Disorder, pre-stress and non-affinity in polymer 8-chain models

TL;DR

This paper investigates how pre-stress and non-affinity influence the mechanical response of polymer networks using an extended 8-chain Arruda-Boyce model, revealing significant effects even in linear regimes.

Contribution

It introduces spatial disorder and pre-stress into the 8-chain model, analyzing their impact on non-affinity and mechanical response, and compares nonlinear and linearized models.

Findings

Pre-stress suppresses non-affinity in polymer models.

Full polymer models differ significantly from linearized versions.

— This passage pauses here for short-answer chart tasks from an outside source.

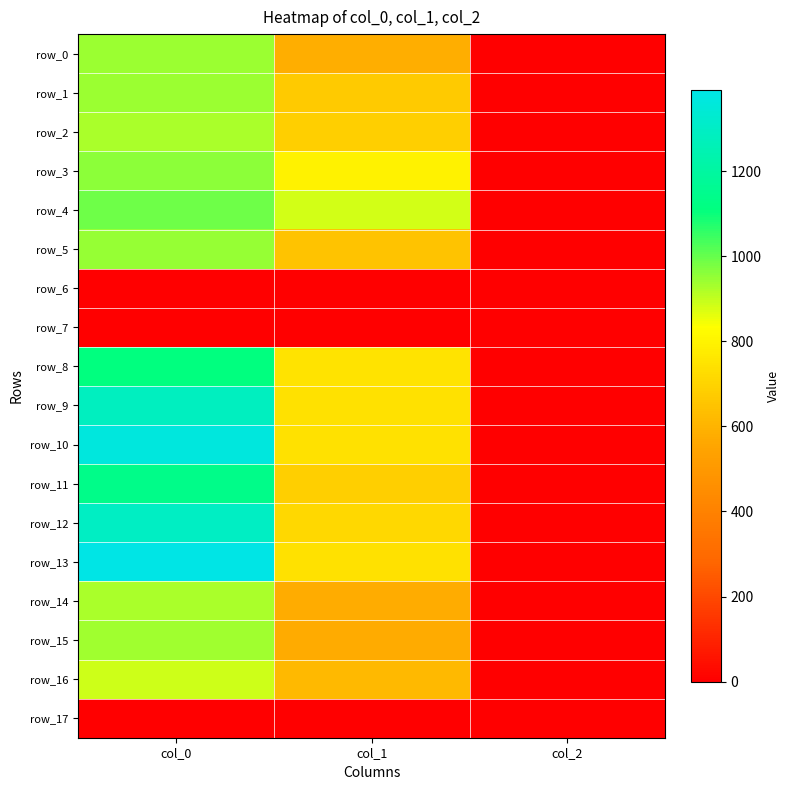

What is the difference between the highest and lowest values at col_2?

2.0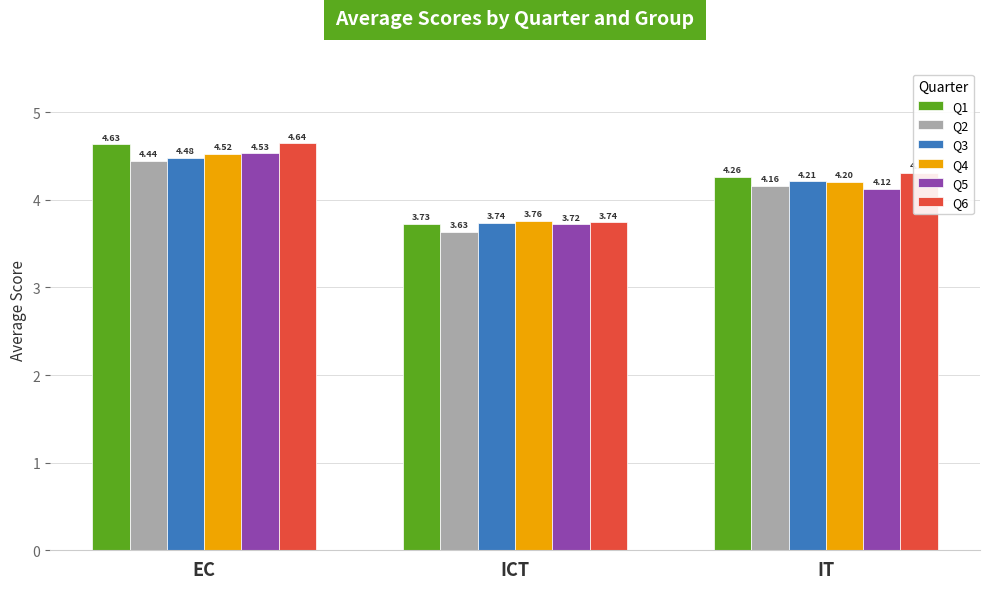

What position from the left is IT?

3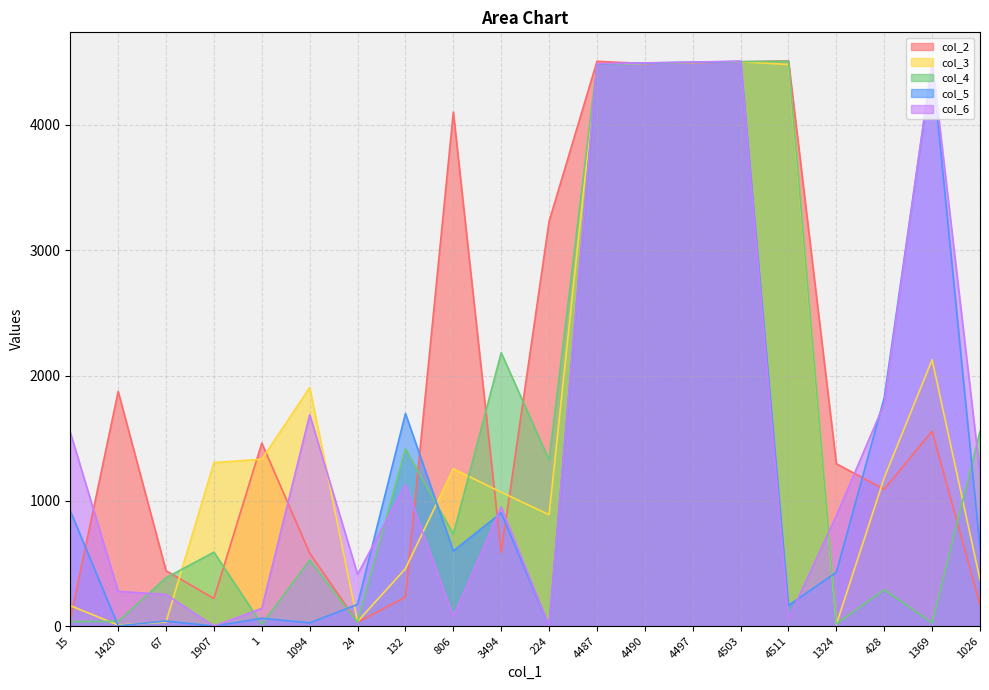

How many interior local peaks does the col_6 series have?

5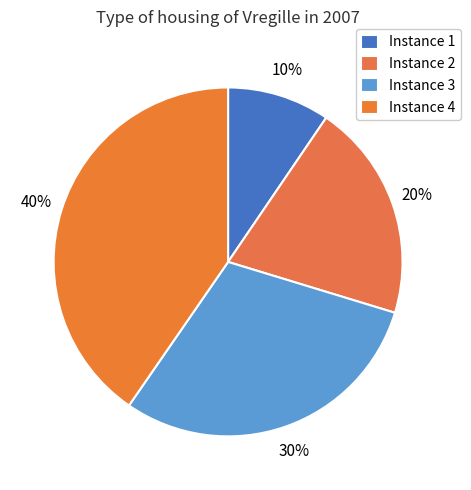

How many slices are in this pie chart?

4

Pre-stress causes stiffening of the bulk response.

Abstract

To assess the role of single-chain elasticity, non-affine strain fields and pre-stressed reference states we present and discuss the results of numerical and analytical analyses of modified 8-chain Arruda-Boyce model for cross-linked polymer networks. This class of models has proved highly successful in modeling the finite-strain response of flexible rubbers. We extend it to include the effects of spatial disorder and the associated non-affinity, and use it to assess the validity of replacing the constituent chain's nonlinear elastic response with equivalent linear, Hookean springs. Surprisingly, we find that even in the regime of linear response, the full polymer model gives very different results from its linearized counterpart, even though none of the chains are stretched beyond their linear regime. We demonstrate that this effect is due to the fact that the polymer models are under considerable pre-stress in their ground state. We show that pre-stress strongly suppresses non-affinity in these unit cell models, resulting in a marked stiffening of the bulk response. The effects of pre-stress we discuss may explain why fully affine mechanical models, in many cases, predict the bulk mechanical response of disordered stiff polymer networks so well.